Who knew what was in them? One thing that has been a great delight is
uncovering a vast number of small press publications which I’ve collected since
I was about 18 and first moved to Toronto. I didn’t remember that I had these
old friends.
Among these
are a substantial number of above/ground publications. How did they come to be
in my damp basement? They’ve come with me through many moves. Many were handed to me by rob at some reading
or other, some were mailed, some I bought at small press events or readings.
Though I know rob is diligent about sending work to subscribers, friends of the
press, and other interested parties, and is a tireless reading and bookfair
organizer, I think of above/ground press distribution as ambient. It’s there even
when you don’t know it. The publications end up everywhere. There’s some below
ground above/ground rhizomatic network which connects this work with readers.

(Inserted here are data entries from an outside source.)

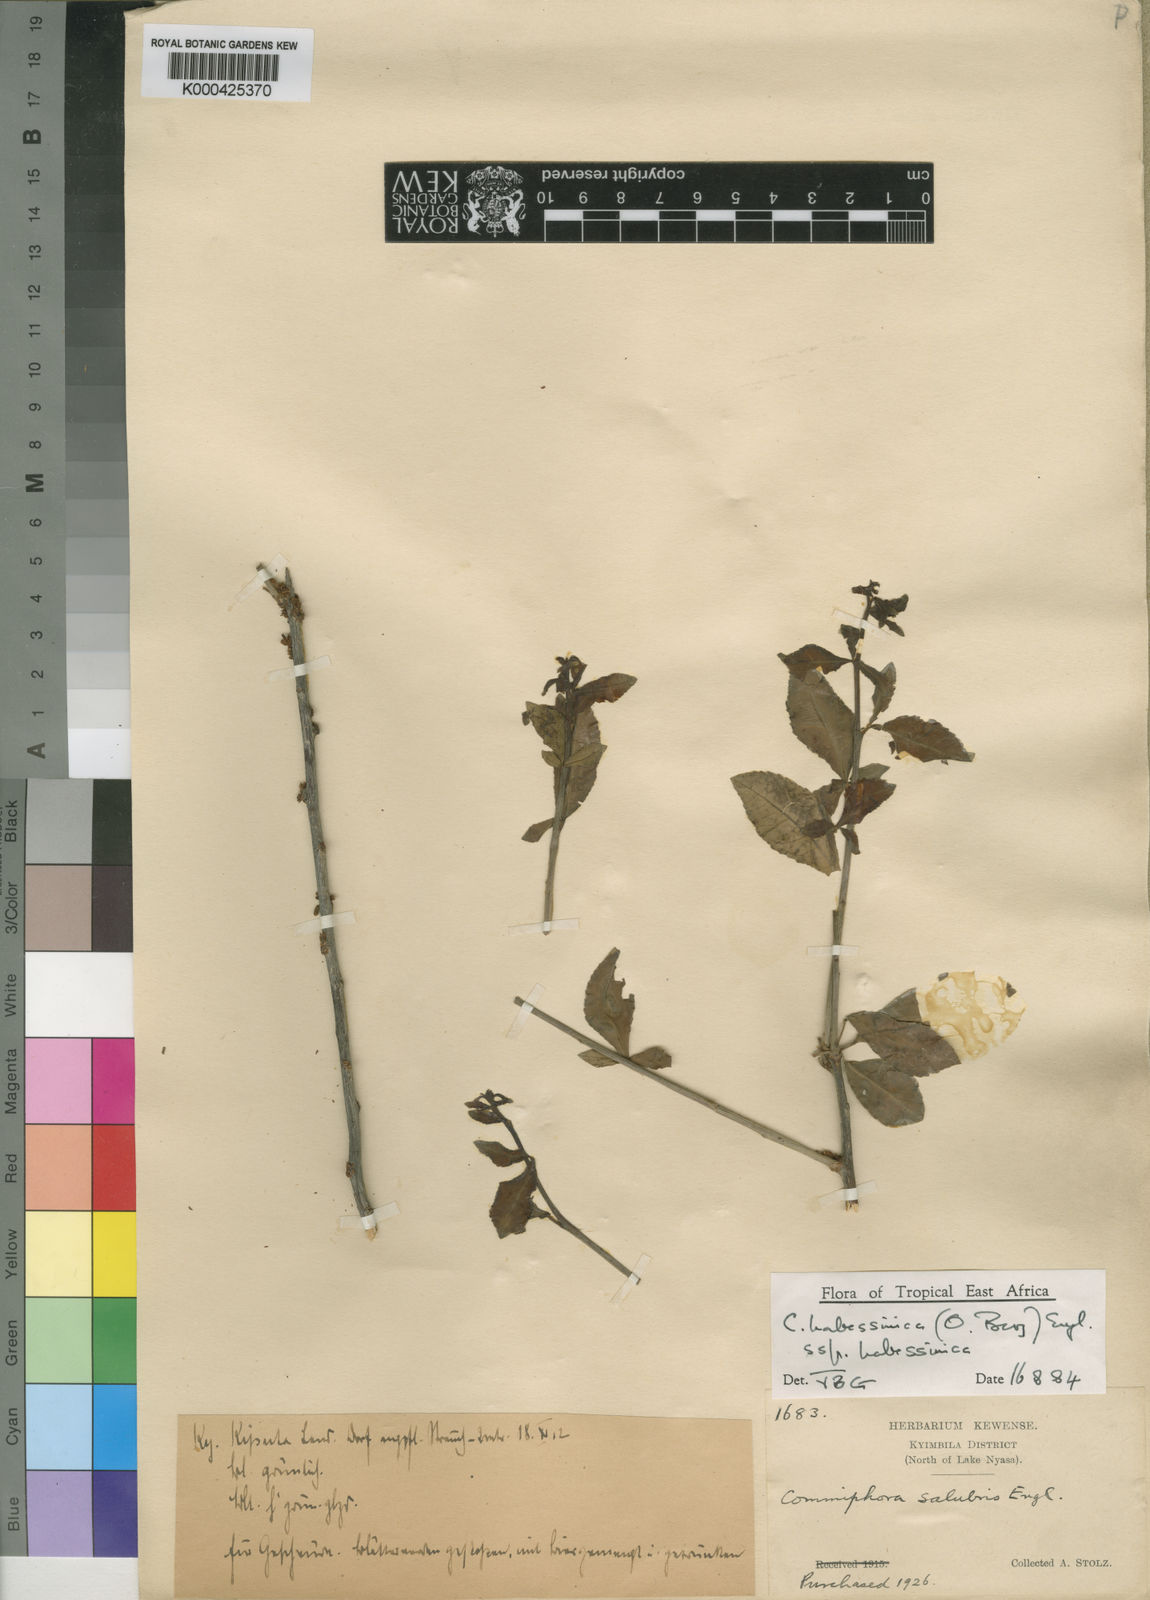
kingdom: Plantae
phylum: Tracheophyta
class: Magnoliopsida
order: Sapindales
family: Burseraceae
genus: Commiphora
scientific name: Commiphora kua
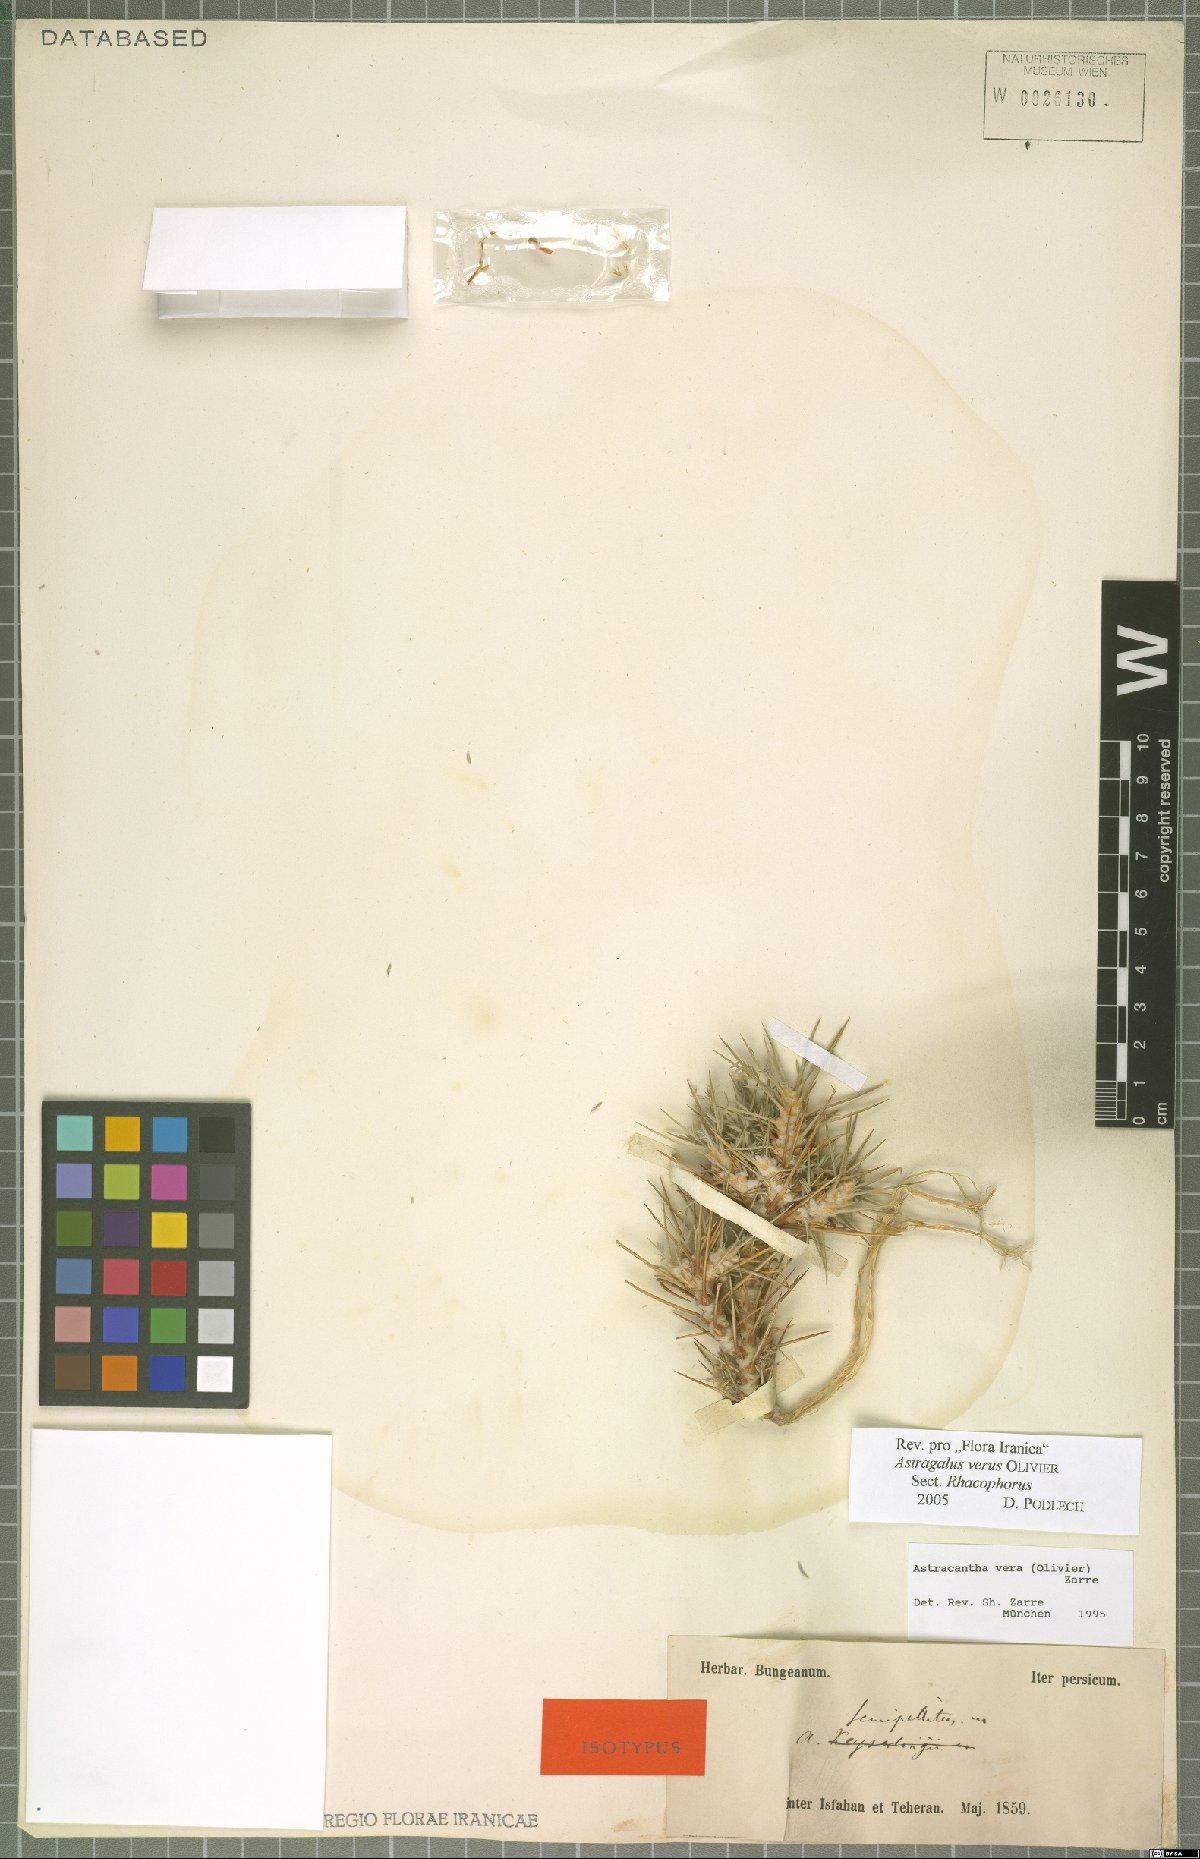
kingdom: Plantae
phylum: Tracheophyta
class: Magnoliopsida
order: Fabales
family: Fabaceae
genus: Astragalus
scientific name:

It’s not a showy release with heralds blasting away on flag-festooned trumpets,
but something so constant that it just becomes part of the environment. The
work finds its readers.
For
twenty-five years, CanLit has included this dependable stream of interesting,
surprising, new work from newcomers, outsiders,
insiders-doing-something-surprising, Ottawans, Canadians, non-Canadians, the
established, the those-who’ve-met-rob, the those-who-haven’t, the
those-who-are-me, the those-who-aren’t, the those-who-are-like-rob (is anyone
that indefatigueable?), the those-who-aren’t. Like water in a basement, it finds
its way into even the most surprising and out-of-the-way places.
I know this
doesn’t just happen, like the wind or gravity. It has taken rob’s abiding
commitment to this work of supporting writers, believing in the power of
keeping-on-keeping on, and, especially, to trusting in the power of a thousand
thousand thousand small acts of encouragement, enthusiasm, cultivation,
publishing, organizing, and sharing.
Congratulations,
rob and above/ground press. And thanks.
Gary
Barwin is a writer, musician and multimedia artist and the
author of 21 books. His bestselling novel, Yiddish
for Pirates won the Stephen Leacock Medal for Humour, the Canadian Jewish
Literary Award, and the Hamilton Literary Award and was shortlisted for the
Scotiabank Giller Prize and the Governor General’s Award. His latest book is No TV for Woodpeckers. His latest
chapbooks are Broken Light (Penteract
Press, 2017) and Quantum Typography
(Timglaset Editions, 2018.) He is currently Writer in Residence at McMaster
University and the Hamilton Public Library. garybarwin.com
Barwin is the author of four above/ground press chapbooks,
including “SYNONYMS FORFISH,” STANZAS #26 (March, 2001) and Seedpod, Microfiche (2013), as well as
two collaborations forthcoming in March 2018: PLEASURE BRISTLES (with Alice Burdick) and gravitynipplemilk anthroposcenesters (with Tom Prime).